И хоть женщины работали практически без отдыха, половина поля вместе с картошкой ушла под снег. Минна же с работы придёт, сядет на лавку, и разогнуться не может.

– Гриша, – укладываясь ко сну, говорит Валентина мужу: – Минна-то у нас в положении, от тяжёлой работы ребёночка-то скинуть может!

Григорий словно не слышит. Валентина себе под нос недовольно сопит: – «Чурбан бесчувственный! Загонит себя баба!» – но мужу больше – ни-ни!

Между тем сельский магазин работает только по средам и субботам, а в остальные дни продавщицу Тамару Григорий определил на маслобойку. Тамара страсть как рассердилась, но с председателем не поспоришь. И всё же она вечером пришла в правление: – Я, Григорий, вопрос поставлю ребром! Я те чё, двужильная? Ты маслобойку обещал механическу, а где она? Думашь, легко целый день поршень руками крутить? Легко, да? – Тамара распалялась всё больше и больше: – Я после такого кручения в магазине ничё поднять не могу!

Видя, что председателя её доводы не убеждают, и он продолжает разговаривать с кем-то из членов правления, Тамару берёт оторопь: – Григорий, аль не слышишь? Я к тебе обращаюсь, а може, к стенке глухой? – Тамара забарабанила пальцами в стену и негодующе уставилась на председателя.

– Ну, ребром ты поставишь вопрос, иль плашмя ляжешь – разница невелика! – отвечает наконец Григорий. – Меня тоже никто не слухает, лишь говорят: – Всё для фронта! И Юрий твой, Тамара, тоже на фронте! Так што можешь, не можешь – а доложна! Поняла? Сепаратор же обещали на следушшей неделе!

Для селян аргумент «Твой тоже на фронте!» – самый убедительный, поэтому, повздыхав и поохав, Тамара отправляется восвояси. Григорий же слово сдержал и привёз из района два сепаратора, а вскоре у Тамары появилась и напарница.

Уже стояла зима, и бригадир Татьяна пришла в правление, чтобы выписать для работы рукавицы.

– Дядь Гриш! – обратилась она к председателю. – Завтра поедем в лес, а для Минны эта работа тяжеловата. Может, найдёшь для неё что-нибудь полегче?

– Нету у меня лёгких местов! Не-е-ету, понимашь? И до конца войны не будет!

– А на маслобойке? – не уступает Татьяна. – Тамара и вправду не управляется одна!

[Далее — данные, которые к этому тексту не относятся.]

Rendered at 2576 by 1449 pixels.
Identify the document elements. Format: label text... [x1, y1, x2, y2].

Григорий хмурится, но наутро, невыспавшийся и сердитый, мельком взглянув на полнеющую сноху и кивнув на её живот, спрашивает: – Когда ждёшь? – и, получив ответ: – В конце марта! – буркает себе под нос: – На маслобойку пойдёшь, в помощь Тамаре!

Сколько же было радости у Минны, когда родился маленький Васятка!

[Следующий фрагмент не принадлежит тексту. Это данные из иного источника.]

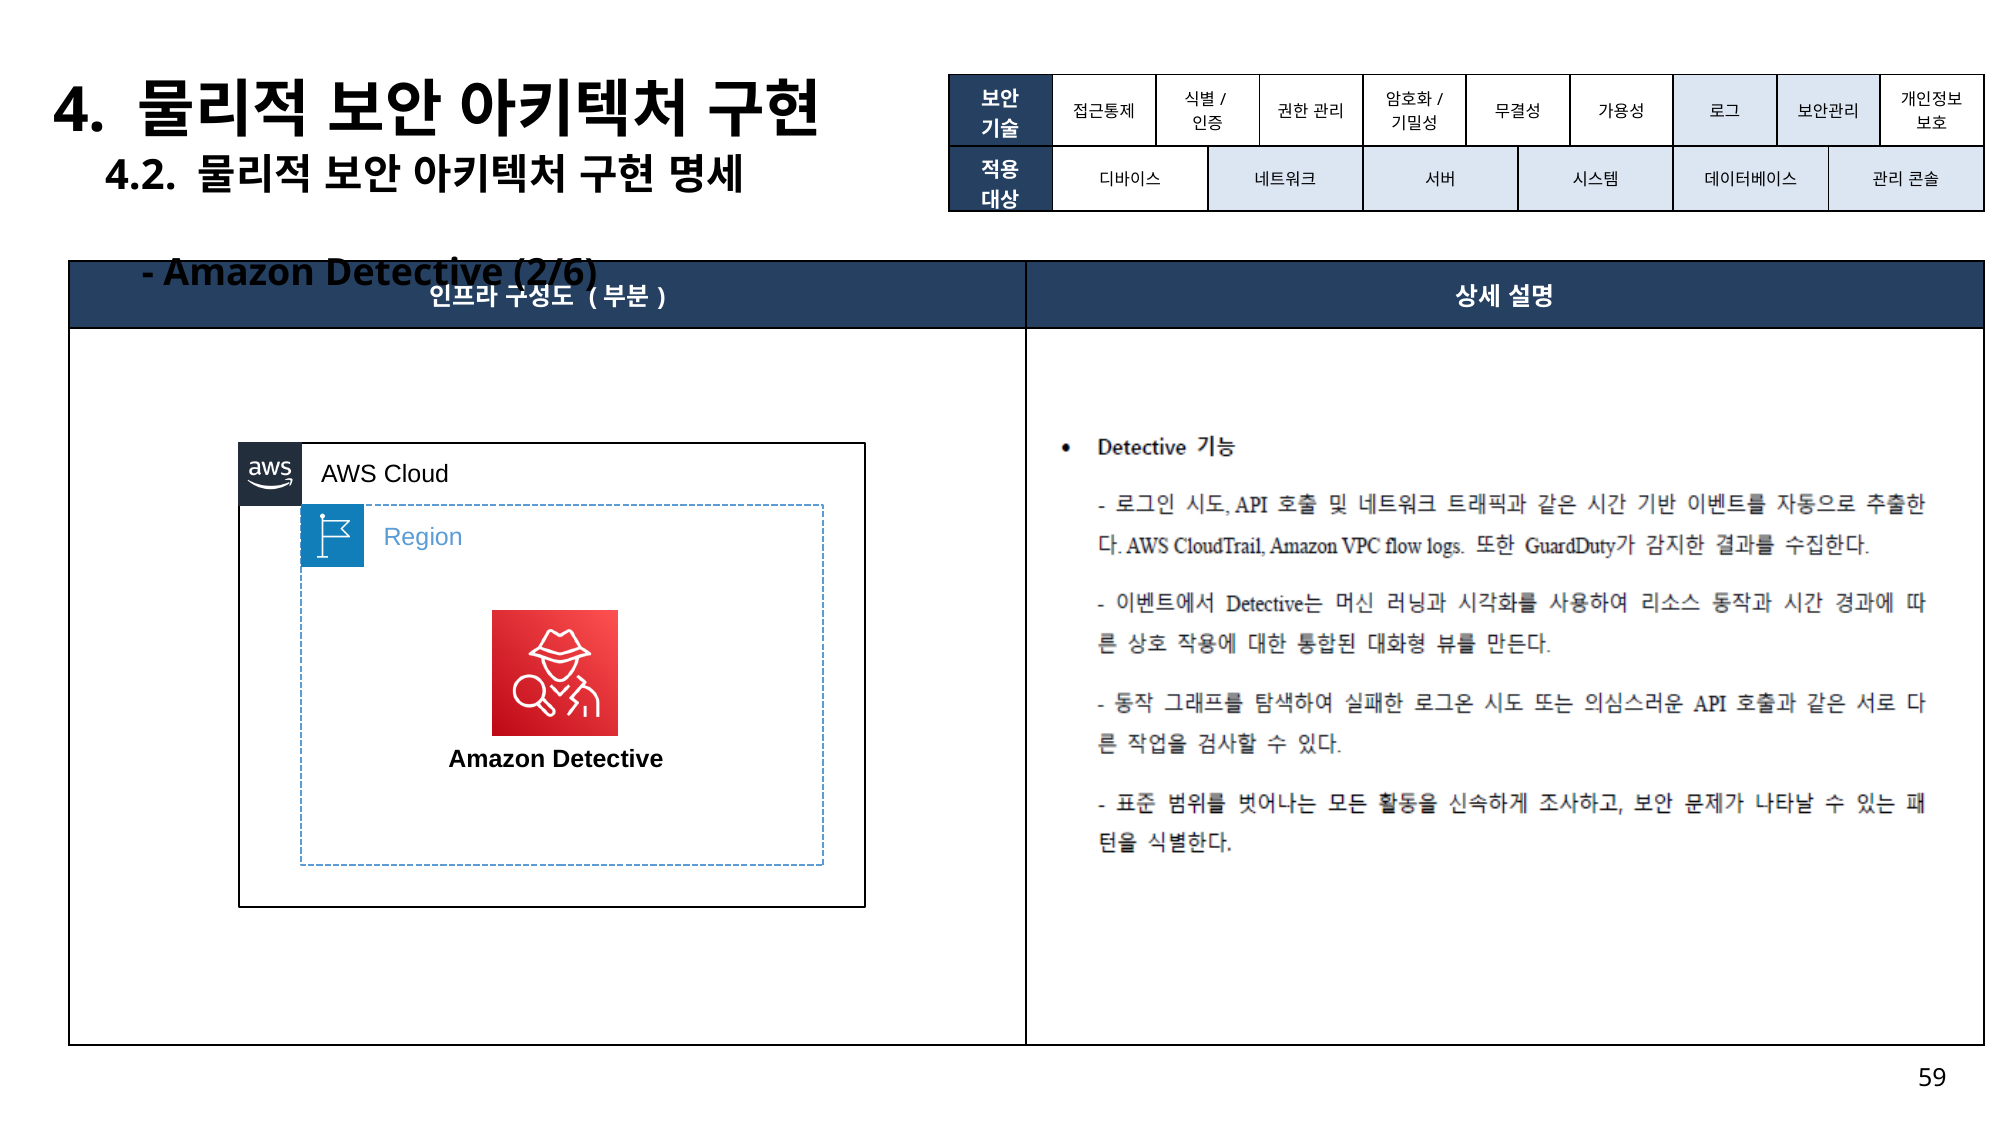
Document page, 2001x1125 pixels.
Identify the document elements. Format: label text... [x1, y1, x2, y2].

table_header 로그 [1674, 75, 1776, 145]
table_cell 시스템 [1519, 147, 1672, 210]
slide_number 59 [1728, 1053, 1962, 1094]
table_header 식별/인증 [1157, 75, 1259, 145]
table_header 권한 관리 [1260, 75, 1362, 145]
table_header 무결성 [1467, 75, 1569, 145]
text_box 4.2. 물리적 보안 아키텍처 구현 명세 - Amazon Detective (2/6) [68, 140, 865, 301]
table_header 가용성 [1571, 75, 1672, 145]
picture [1043, 422, 1956, 884]
table_header 보안 기술 [950, 75, 1052, 145]
table_header 개인정보 보호 [1881, 75, 1983, 145]
picture [491, 609, 618, 736]
table_header 접근통제 [1053, 75, 1155, 145]
table_header 보안관리 [1778, 75, 1879, 145]
table_cell 디바이스 [1053, 147, 1207, 210]
table_cell 네트워크 [1209, 147, 1362, 210]
table_cell [70, 329, 1025, 1044]
table_header 인프라 구성도 (부분) [70, 262, 1025, 327]
text_box AWS Cloud [237, 441, 867, 909]
table_cell [1027, 329, 1983, 1044]
picture [238, 442, 364, 568]
table_header 상세 설명 [1027, 262, 1983, 327]
table_header 암호화/ 기밀성 [1364, 75, 1465, 145]
table_cell 관리 콘솔 [1829, 147, 1983, 210]
table_cell 데이터베이스 [1674, 147, 1828, 210]
text_box Amazon Detective [369, 735, 744, 781]
table_cell 적용 대상 [950, 147, 1052, 210]
text_box 4. 물리적 보안 아키텍처 구현 [38, 61, 1044, 152]
table_cell 서버 [1364, 147, 1517, 210]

– На кого сын похож и какие у него глаза? Такие же зелёные, как у тебя? – спрашивал её в письмах Василий.

– Нет, глаза у него папкины, и всё остальное папкино! – переворачивая и купая Васятку, как наседка, квохчет Минна над сыном.

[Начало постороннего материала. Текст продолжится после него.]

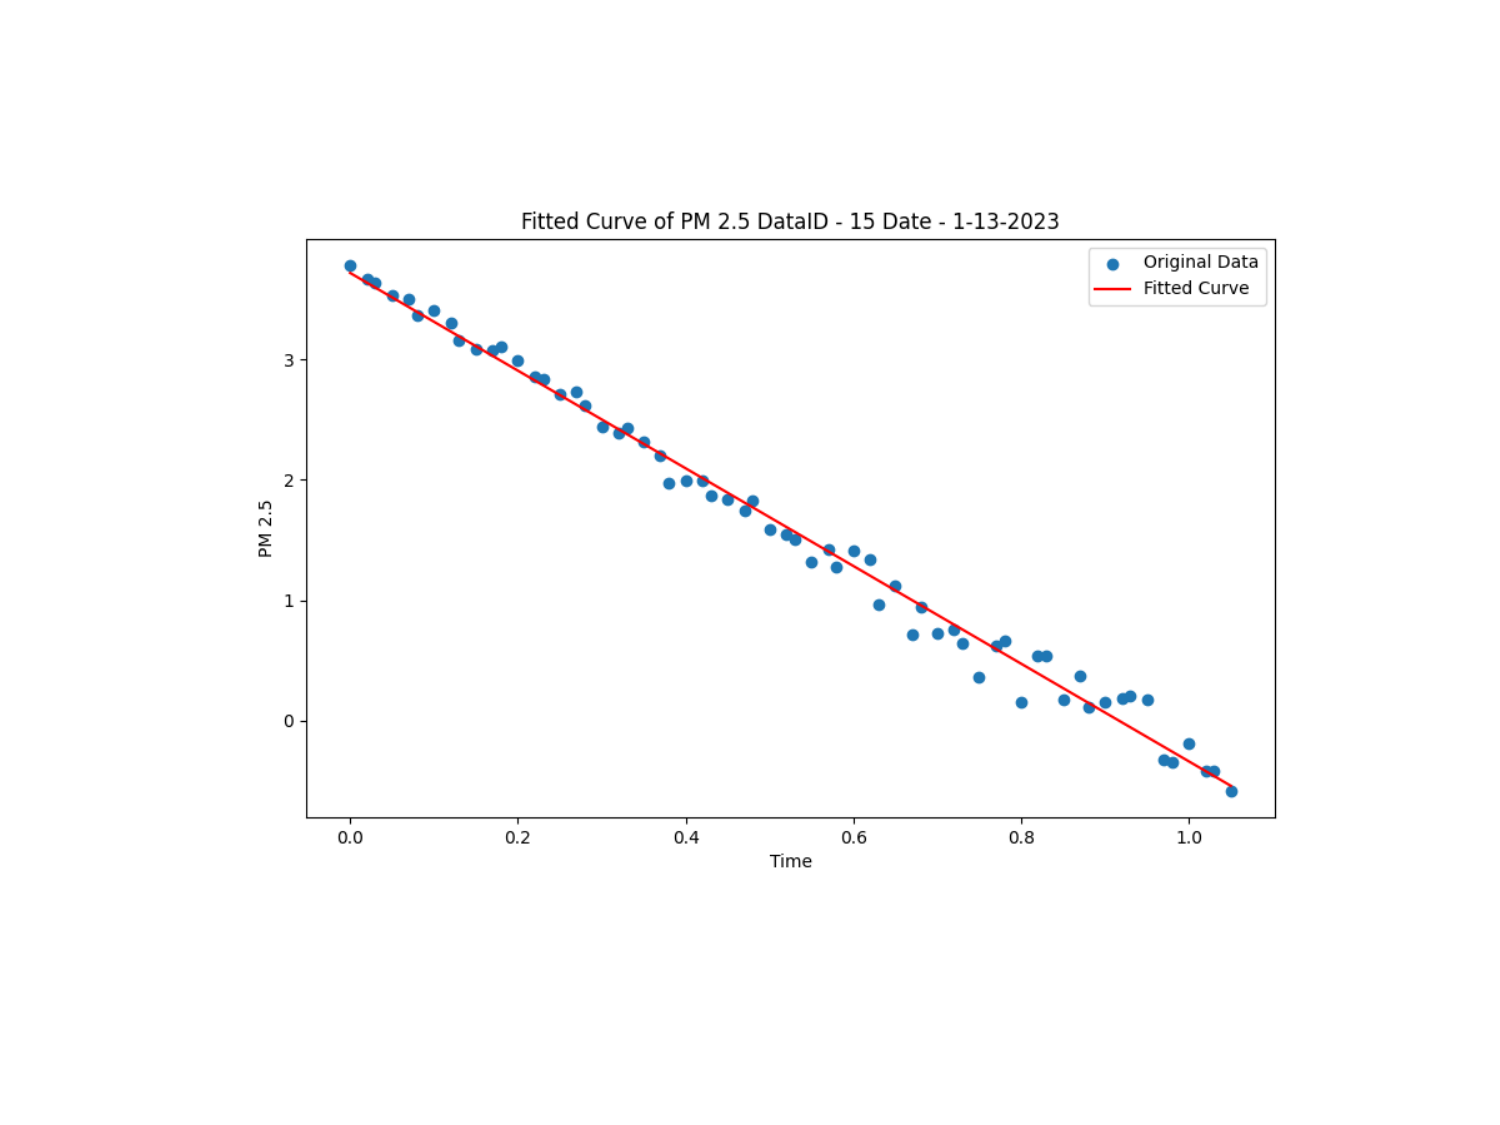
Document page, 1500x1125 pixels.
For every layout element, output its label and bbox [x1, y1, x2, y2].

picture [149, 149, 1401, 901]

Уже в апреле Минна вышла на работу, а за малышами стала приглядывать Валентина, которая разменяла шестой десяток. Тем более, что и старшая председателева дочь вскоре родила сына. Григорию же рождение Серёжки явно не по нутру. И хоть Верка отцу не перечит, а в колхозе и пашет, и косит, и лён теребит, Веркина жизнь отцу не глянется. – Непутёвая она! – говорит отец.